Ya no se trata de aspiraciones de poder temporal, sino únicamente de poder espiritual y ya no corresponde a la concepción del ministerio de Pedro que tenía Julio II, sino a la de su sucesor, León X. Cuando éste accedió al papado fue celebrado como el gran portador de la paz. Cuando quiso ver representado este aspecto en la pintura principal de su sala de audiencia y aparecer en ella como “pacificador”, Rafael tuvo que cambiar el sentido del fresco. La tensión entre Atila y los príncipes apostólicos aparece en el fresco todavía más acentuada cuando, en el último momento, el brazo derecho del rey de los hunos, es desplazado hacia un lado dejándolo totalmente desprotegido. No hace caso al papa que llega a caballo, y dos de sus guerreros, armados con largas lanzas, intentan avisarle de ello. Sus generales parecen aceptar el gesto de paz papal.

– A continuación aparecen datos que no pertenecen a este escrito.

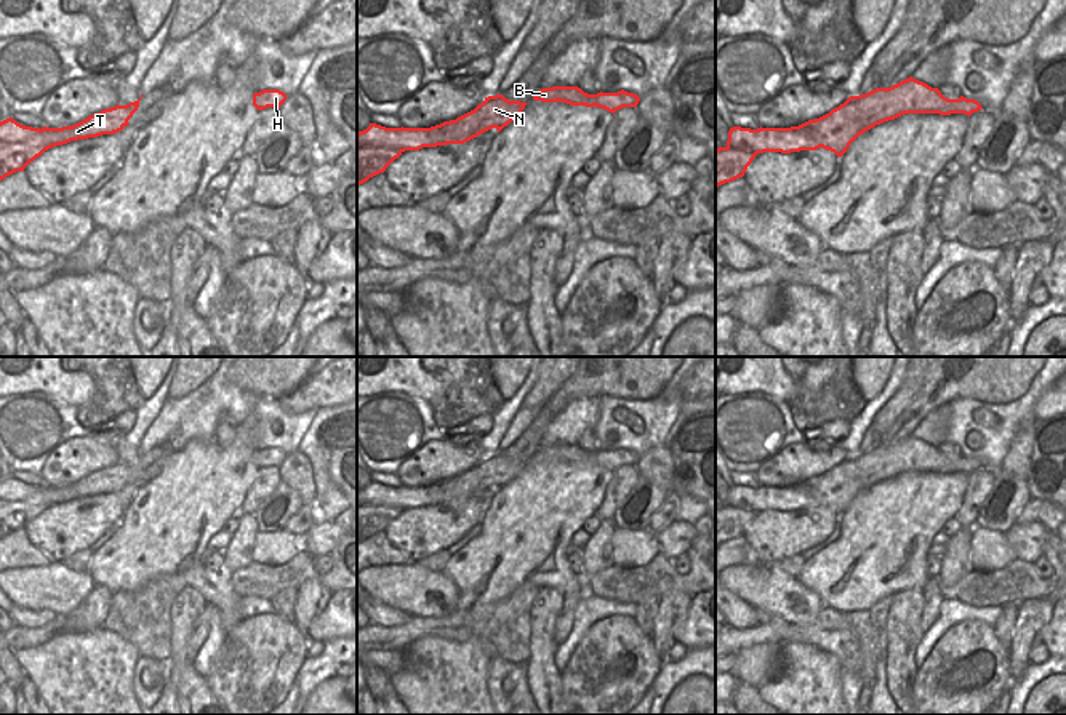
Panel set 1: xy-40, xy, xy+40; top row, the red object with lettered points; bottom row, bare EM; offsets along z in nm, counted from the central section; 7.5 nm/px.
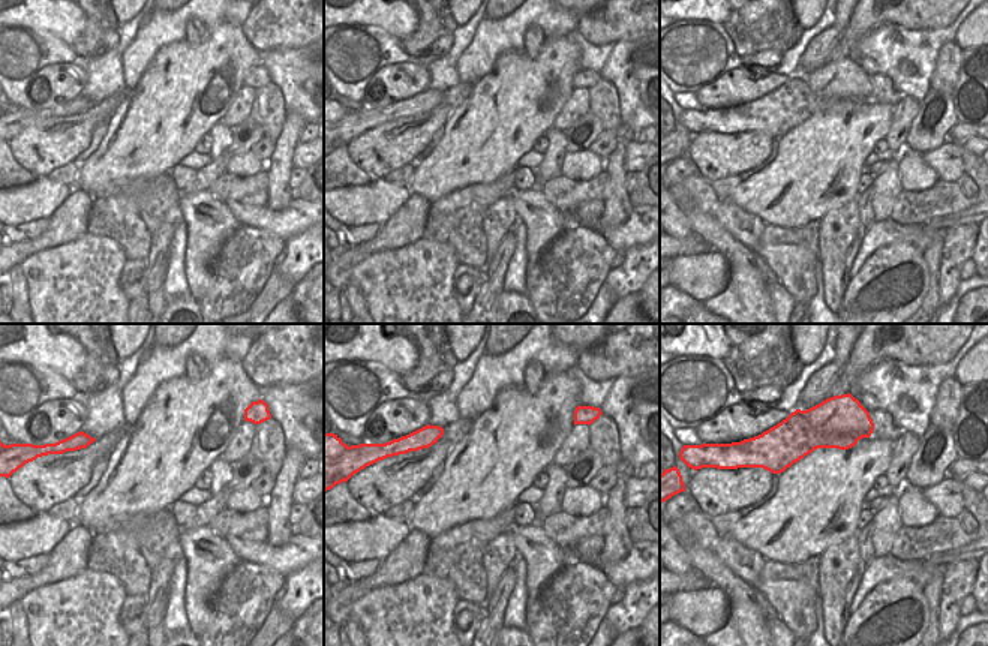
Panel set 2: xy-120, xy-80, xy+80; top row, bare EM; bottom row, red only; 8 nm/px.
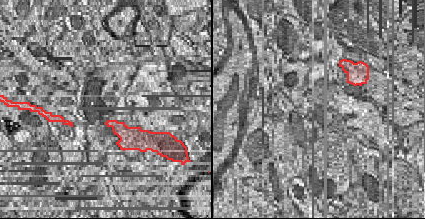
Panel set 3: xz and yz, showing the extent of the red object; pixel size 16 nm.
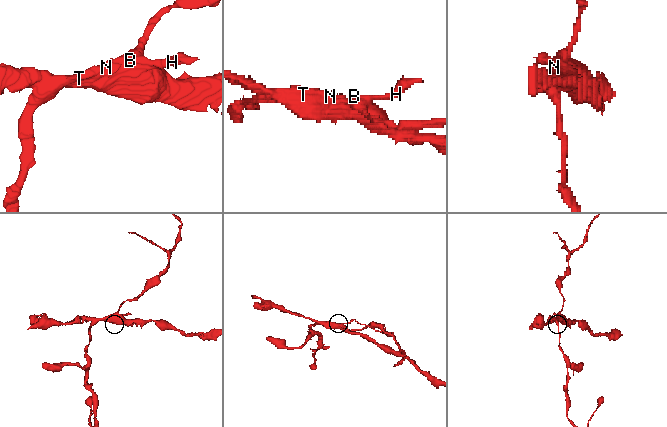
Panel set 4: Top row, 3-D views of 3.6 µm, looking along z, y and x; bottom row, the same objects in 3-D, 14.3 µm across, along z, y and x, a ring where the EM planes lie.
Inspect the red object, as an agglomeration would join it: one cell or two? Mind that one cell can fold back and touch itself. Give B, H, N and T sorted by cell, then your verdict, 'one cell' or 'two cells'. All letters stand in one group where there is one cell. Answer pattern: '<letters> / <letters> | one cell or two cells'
B N T / H | two cells

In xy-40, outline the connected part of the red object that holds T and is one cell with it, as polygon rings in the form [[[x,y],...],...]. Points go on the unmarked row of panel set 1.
[[[141,456],[126,464],[117,462],[115,465],[104,467],[72,485],[43,485],[37,494],[27,497],[24,502],[8,502],[0,505],[0,539],[16,529],[24,529],[30,520],[54,504],[122,489],[138,469],[139,459]]]

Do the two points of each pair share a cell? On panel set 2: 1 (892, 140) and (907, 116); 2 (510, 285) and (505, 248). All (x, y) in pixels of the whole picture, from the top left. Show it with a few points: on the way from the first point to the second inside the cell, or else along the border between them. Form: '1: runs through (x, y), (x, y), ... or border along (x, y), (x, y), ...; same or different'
1: runs through (897, 134), (901, 122); same
2: border along (513, 233), (514, 254), (501, 290); different

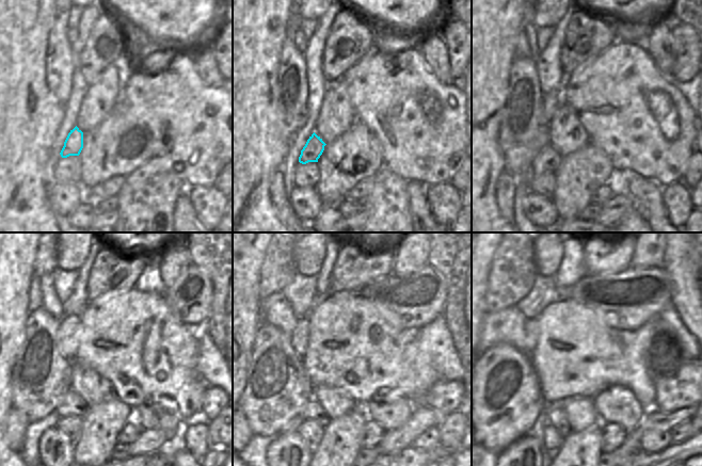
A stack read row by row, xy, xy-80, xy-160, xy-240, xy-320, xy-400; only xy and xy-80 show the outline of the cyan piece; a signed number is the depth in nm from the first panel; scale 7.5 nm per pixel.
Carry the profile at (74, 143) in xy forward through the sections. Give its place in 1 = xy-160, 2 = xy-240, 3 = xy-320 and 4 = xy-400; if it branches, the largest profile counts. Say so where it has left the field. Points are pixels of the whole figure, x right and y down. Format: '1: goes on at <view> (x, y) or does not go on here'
1: goes on at xy-160 (548, 160)
2: goes on at xy-240 (72, 404)
3: goes on at xy-320 (313, 411)
4: goes on at xy-400 (555, 415)

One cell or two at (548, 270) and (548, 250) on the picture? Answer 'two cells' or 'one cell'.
one cell

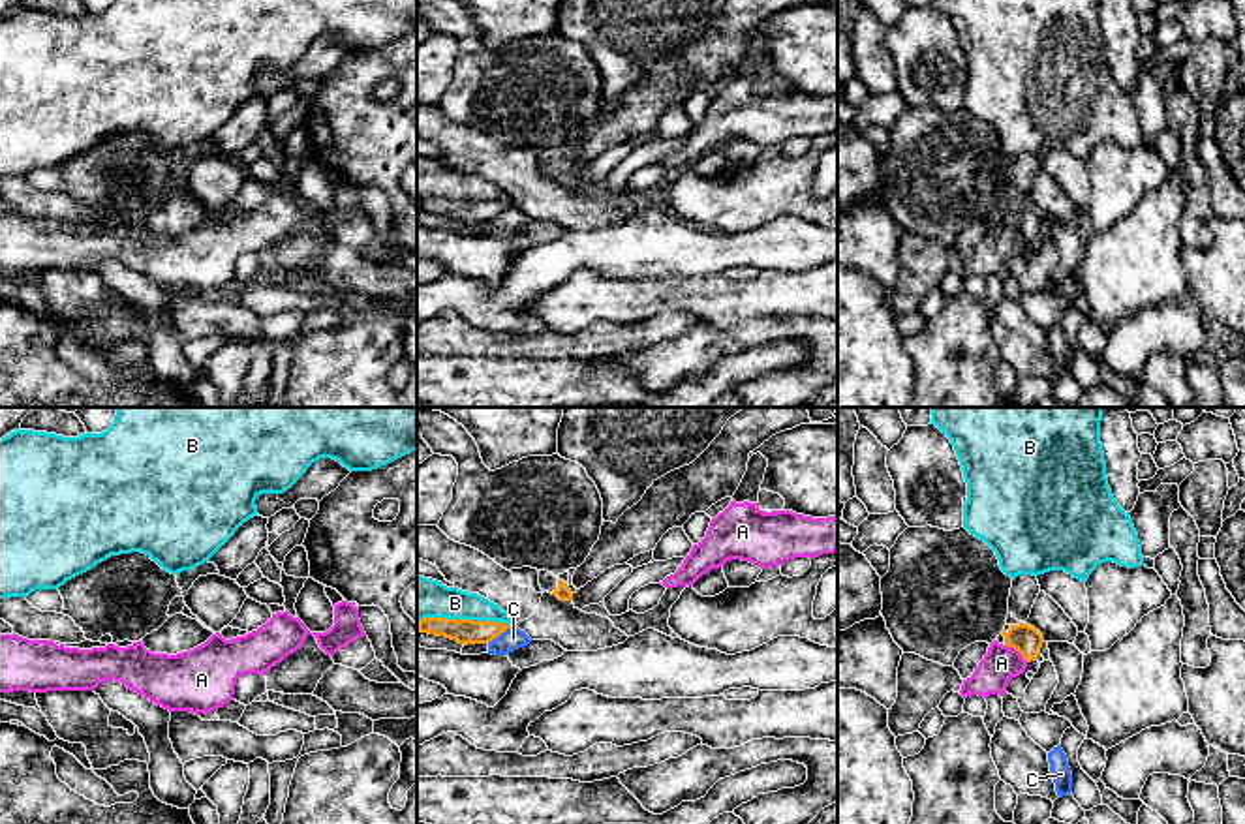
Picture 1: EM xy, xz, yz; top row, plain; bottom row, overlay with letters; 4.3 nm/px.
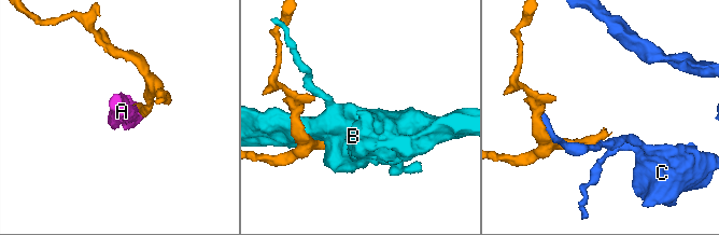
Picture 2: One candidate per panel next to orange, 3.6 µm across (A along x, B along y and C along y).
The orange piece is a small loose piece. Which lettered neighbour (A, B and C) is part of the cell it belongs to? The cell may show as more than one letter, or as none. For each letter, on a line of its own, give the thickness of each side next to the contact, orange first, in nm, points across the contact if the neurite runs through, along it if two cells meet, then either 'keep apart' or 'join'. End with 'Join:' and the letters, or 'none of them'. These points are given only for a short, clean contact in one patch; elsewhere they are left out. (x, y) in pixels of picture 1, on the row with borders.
A: calibres 120 and 160 nm; border yz (1005, 644), (1013, 646), (1028, 661); keep apart
B: calibres 110 and 190 nm; keep apart
C: calibres 110 and 90 nm; keep apart
Join: none of them

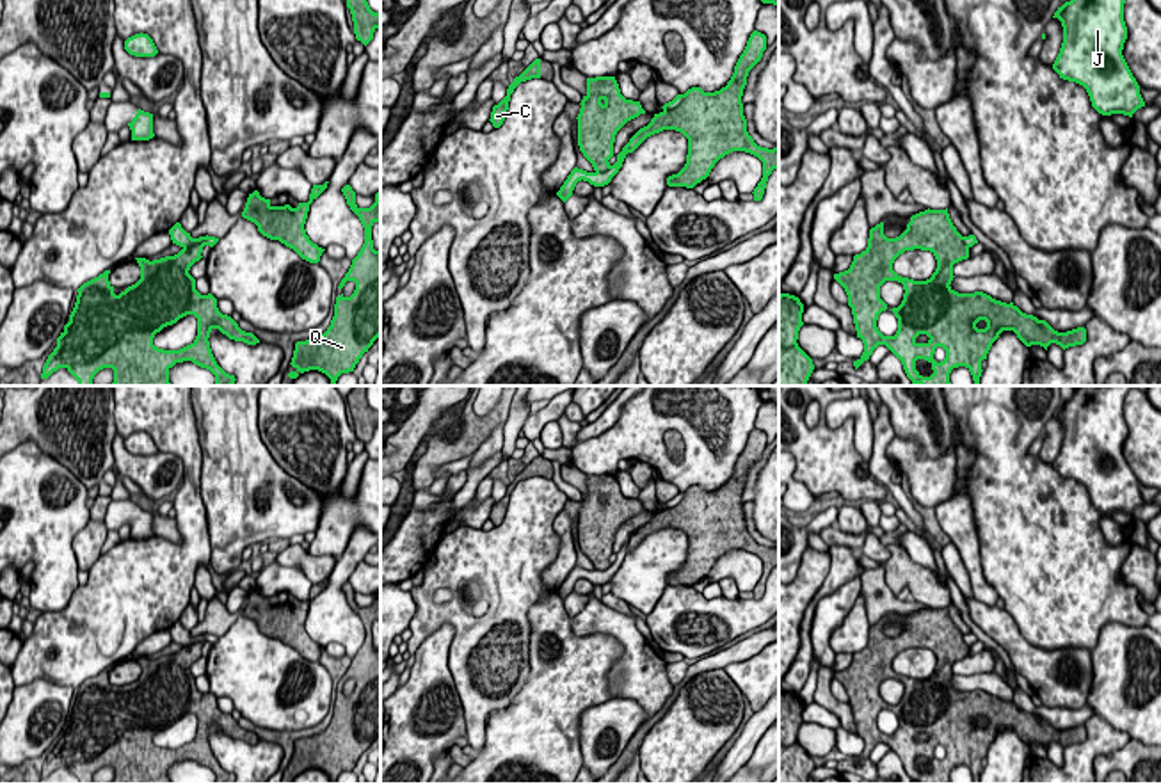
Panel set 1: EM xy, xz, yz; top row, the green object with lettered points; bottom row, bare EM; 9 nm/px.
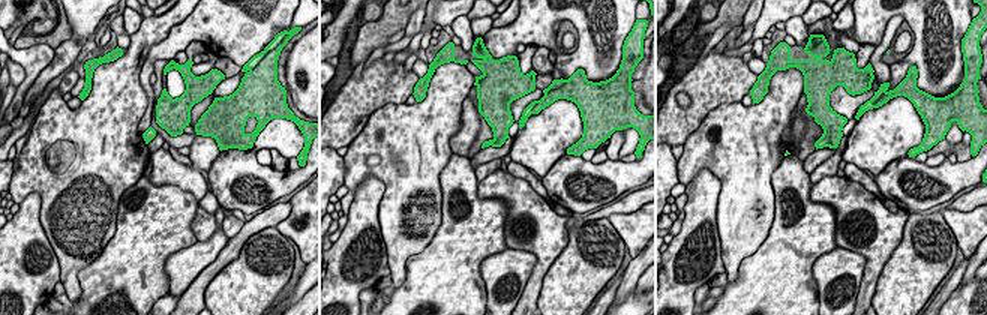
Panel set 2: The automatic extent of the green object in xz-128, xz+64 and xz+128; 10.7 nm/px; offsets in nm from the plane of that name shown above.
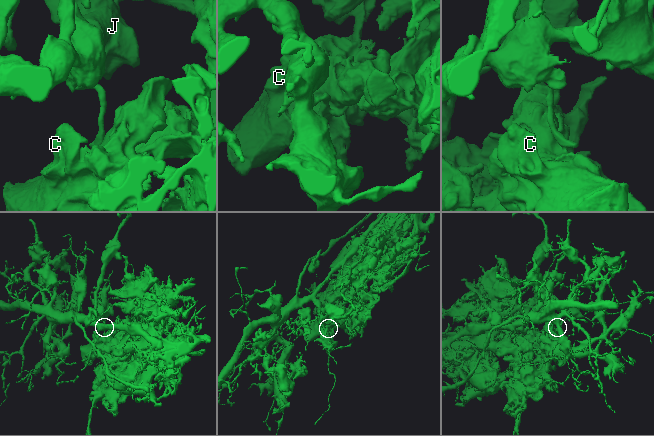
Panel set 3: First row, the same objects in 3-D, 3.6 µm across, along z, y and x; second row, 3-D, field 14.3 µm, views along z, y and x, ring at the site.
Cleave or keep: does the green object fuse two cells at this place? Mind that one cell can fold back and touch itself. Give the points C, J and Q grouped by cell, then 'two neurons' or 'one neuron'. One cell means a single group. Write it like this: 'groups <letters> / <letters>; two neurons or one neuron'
groups C Q / J; two neurons

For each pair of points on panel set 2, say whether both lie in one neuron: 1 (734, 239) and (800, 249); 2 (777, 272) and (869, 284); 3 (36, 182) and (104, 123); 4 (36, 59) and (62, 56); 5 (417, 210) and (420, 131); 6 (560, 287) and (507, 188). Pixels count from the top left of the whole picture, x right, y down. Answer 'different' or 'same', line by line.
1: different
2: different
3: same
4: different
5: same
6: different

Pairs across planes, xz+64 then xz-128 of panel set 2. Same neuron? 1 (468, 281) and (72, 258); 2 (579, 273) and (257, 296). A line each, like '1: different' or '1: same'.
1: different
2: same

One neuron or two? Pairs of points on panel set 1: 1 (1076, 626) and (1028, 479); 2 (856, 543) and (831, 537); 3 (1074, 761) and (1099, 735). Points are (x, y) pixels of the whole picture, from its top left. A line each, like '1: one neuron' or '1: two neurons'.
1: one neuron
2: one neuron
3: one neuron

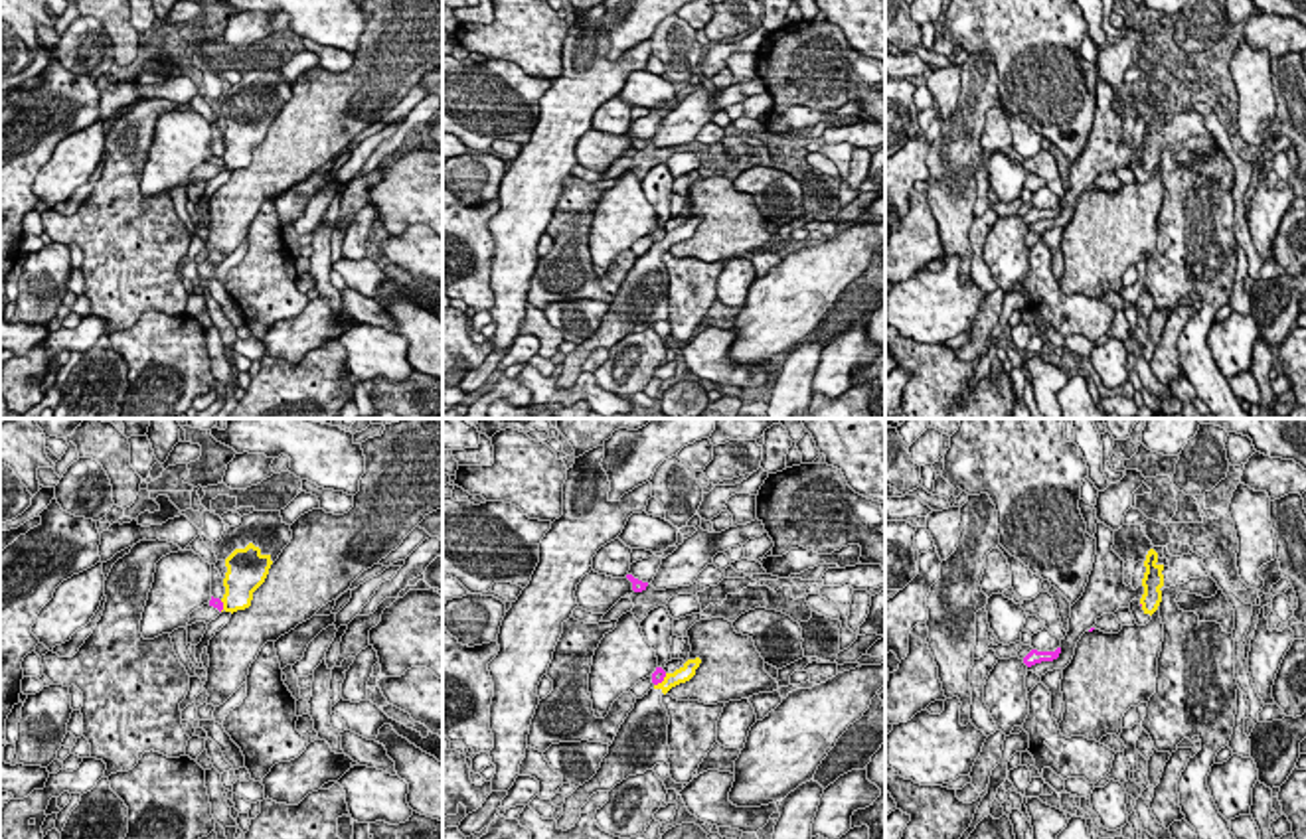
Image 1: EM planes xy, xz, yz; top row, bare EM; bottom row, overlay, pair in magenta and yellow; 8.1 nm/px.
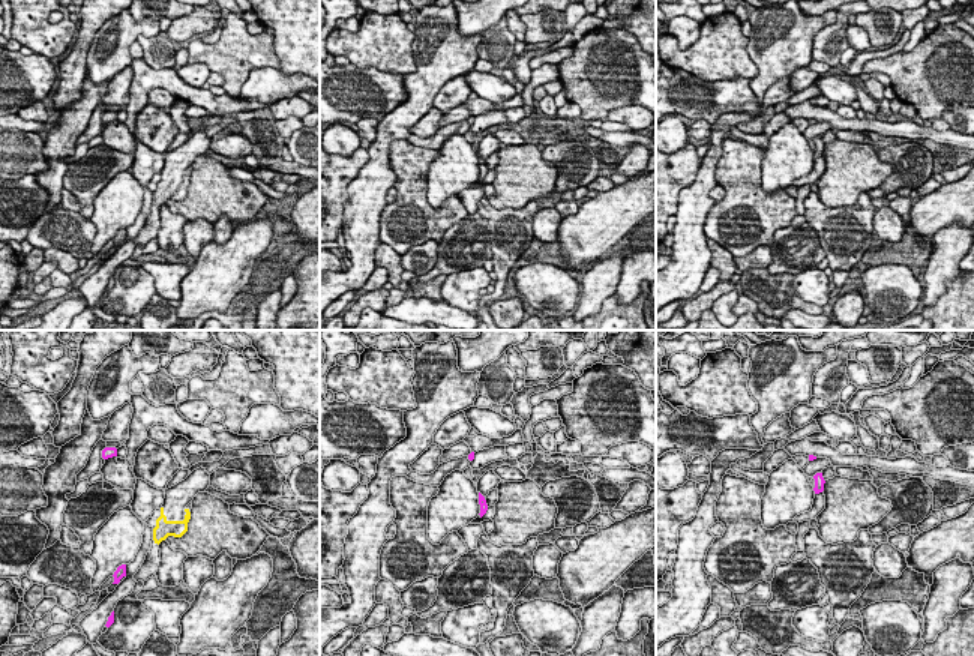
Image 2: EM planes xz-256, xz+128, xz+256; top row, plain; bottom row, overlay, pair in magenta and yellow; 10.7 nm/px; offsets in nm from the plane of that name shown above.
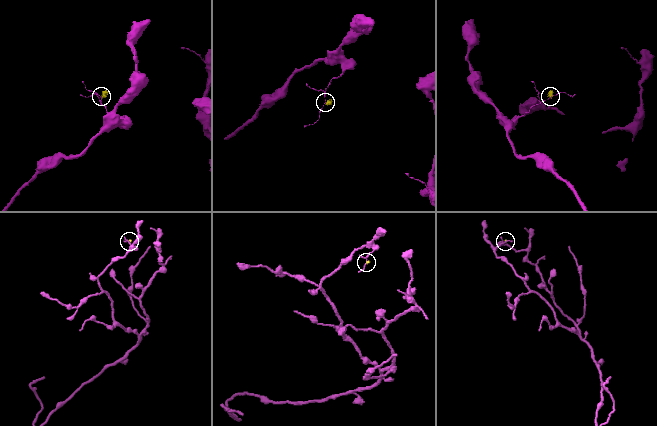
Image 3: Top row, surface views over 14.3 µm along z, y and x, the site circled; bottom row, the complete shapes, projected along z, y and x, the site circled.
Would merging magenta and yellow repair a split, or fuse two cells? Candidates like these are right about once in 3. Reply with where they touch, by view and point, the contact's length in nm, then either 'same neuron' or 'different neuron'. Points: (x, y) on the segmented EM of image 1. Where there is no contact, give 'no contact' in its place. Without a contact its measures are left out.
meets magenta in xz at (660, 682); contact 150 nm long; different neuron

Finalmente, respecto al caballo blanco del papa, se trata del palafrén turco que montó, cuando todavía era el cardenal Giovanni de Médicis, en una situación similar a la representada en el fresco, en la batalla de Rávena el 11 de abril de 1512. Aunque entonces el bando papal sufrió una derrota aplastante y el mismo papa quedó prisionero, este acontecimiento fue el momento crítico de la lucha contra los bárbaros en Italia y supuso el punto de partida hacia la paz. En recuerdo de ello, el papa guardó una gran veneración por su blanco palafrén y sólo lo dejó ensillar para la celebración de su “toma de posesión”, un año después del día de la batalla, que era también la fiesta de San León Magno.

Con la inclusión de la vista de Roma, la luz divina resplandece de nuevo sobre la ciudad eterna y expulsa las tinieblas de la guerra. De esta forma se prosigue el programa pictórico de Julio II, pero el papa, con mucho tacto, ya no es un luchador, sino un pacificador.